Kip McDaniel

Medal record

Representing Canada

Men's Rowing

World Rowing Championships

= Kristopher McDaniel =

Canadian rower

Kristopher "Kip" McDaniel (born January 27, 1982, in Cobble Hill, British Columbia) is an American-Canadian media executive and former rower.

McDaniel attended high school at Shawnigan Lake School on Vancouver Island. After high school he went on to get a Bachelor of Arts degree in government from Harvard. He attended Cambridge University, where he rowed in the 2006 and 2007 Oxford and Cambridge Boat Races, at stroke oar in 2006. He was a two-time national champion at Harvard (in the stroke seat); while there, he also rowed for USA at the Lucerne World Cup in 2004. From 2005 until 2008, he was a member of the Canadian National Team, winning bronze medals at the 2005 and 2007 World Championships.

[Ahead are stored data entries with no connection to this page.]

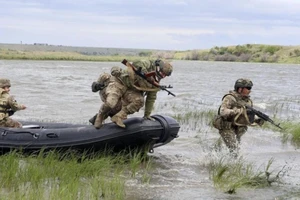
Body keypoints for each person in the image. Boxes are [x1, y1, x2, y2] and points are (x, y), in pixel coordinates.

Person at [93, 59, 173, 129]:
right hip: (120, 81)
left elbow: (151, 98)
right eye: (161, 73)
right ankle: (100, 116)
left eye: (164, 75)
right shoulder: (148, 64)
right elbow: (137, 62)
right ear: (158, 67)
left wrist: (147, 115)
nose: (161, 76)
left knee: (139, 101)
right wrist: (145, 74)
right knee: (111, 102)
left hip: (130, 90)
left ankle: (119, 117)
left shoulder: (155, 84)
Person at [212, 78, 264, 155]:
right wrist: (237, 111)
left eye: (250, 88)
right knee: (234, 150)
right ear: (240, 89)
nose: (250, 90)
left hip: (238, 129)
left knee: (236, 149)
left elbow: (247, 116)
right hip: (227, 127)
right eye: (248, 88)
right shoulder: (230, 98)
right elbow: (222, 112)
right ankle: (228, 165)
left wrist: (257, 120)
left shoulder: (247, 101)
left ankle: (218, 154)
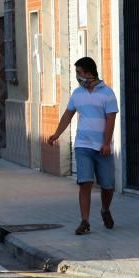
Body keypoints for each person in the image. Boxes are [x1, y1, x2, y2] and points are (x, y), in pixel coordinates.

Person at [47, 57, 118, 235]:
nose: (77, 76)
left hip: (102, 147)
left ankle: (105, 210)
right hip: (82, 145)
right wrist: (56, 134)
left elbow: (111, 120)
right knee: (84, 182)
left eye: (79, 72)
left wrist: (107, 143)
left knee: (107, 185)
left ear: (88, 72)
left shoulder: (107, 93)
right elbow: (67, 116)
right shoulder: (77, 94)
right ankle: (84, 221)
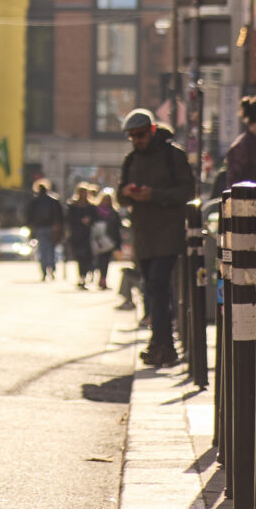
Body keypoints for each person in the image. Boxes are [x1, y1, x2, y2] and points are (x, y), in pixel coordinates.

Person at [117, 108, 194, 367]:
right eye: (132, 136)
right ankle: (162, 345)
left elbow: (187, 191)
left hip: (168, 233)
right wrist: (128, 193)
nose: (137, 140)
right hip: (144, 234)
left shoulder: (173, 156)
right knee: (153, 290)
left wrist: (154, 195)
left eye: (140, 134)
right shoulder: (131, 160)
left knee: (158, 286)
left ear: (152, 130)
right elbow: (120, 195)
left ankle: (162, 345)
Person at [26, 178, 63, 281]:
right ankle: (52, 270)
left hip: (40, 228)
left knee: (42, 251)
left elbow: (29, 216)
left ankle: (44, 271)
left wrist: (31, 227)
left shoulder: (34, 201)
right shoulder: (54, 200)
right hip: (52, 228)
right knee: (51, 250)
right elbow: (60, 216)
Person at [64, 185, 100, 288]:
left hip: (89, 235)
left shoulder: (91, 206)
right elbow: (68, 219)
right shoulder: (73, 206)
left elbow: (96, 219)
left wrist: (90, 220)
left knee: (88, 257)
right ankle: (82, 277)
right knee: (80, 256)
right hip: (77, 235)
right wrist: (80, 221)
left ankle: (87, 273)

After retiring from competitive rowing in 2008, McDaniel became the editor-in-chief of aiCIO, a financial publication based in New York City. After leaving aiCIO in 2016, McDaniel became the editor-in-chief of Institutional Investor Magazine. Since 2021, McDaniel has been President of the Americas of With Intelligence (formerly Pageant Media). He lives in Bow, New Hampshire with his family.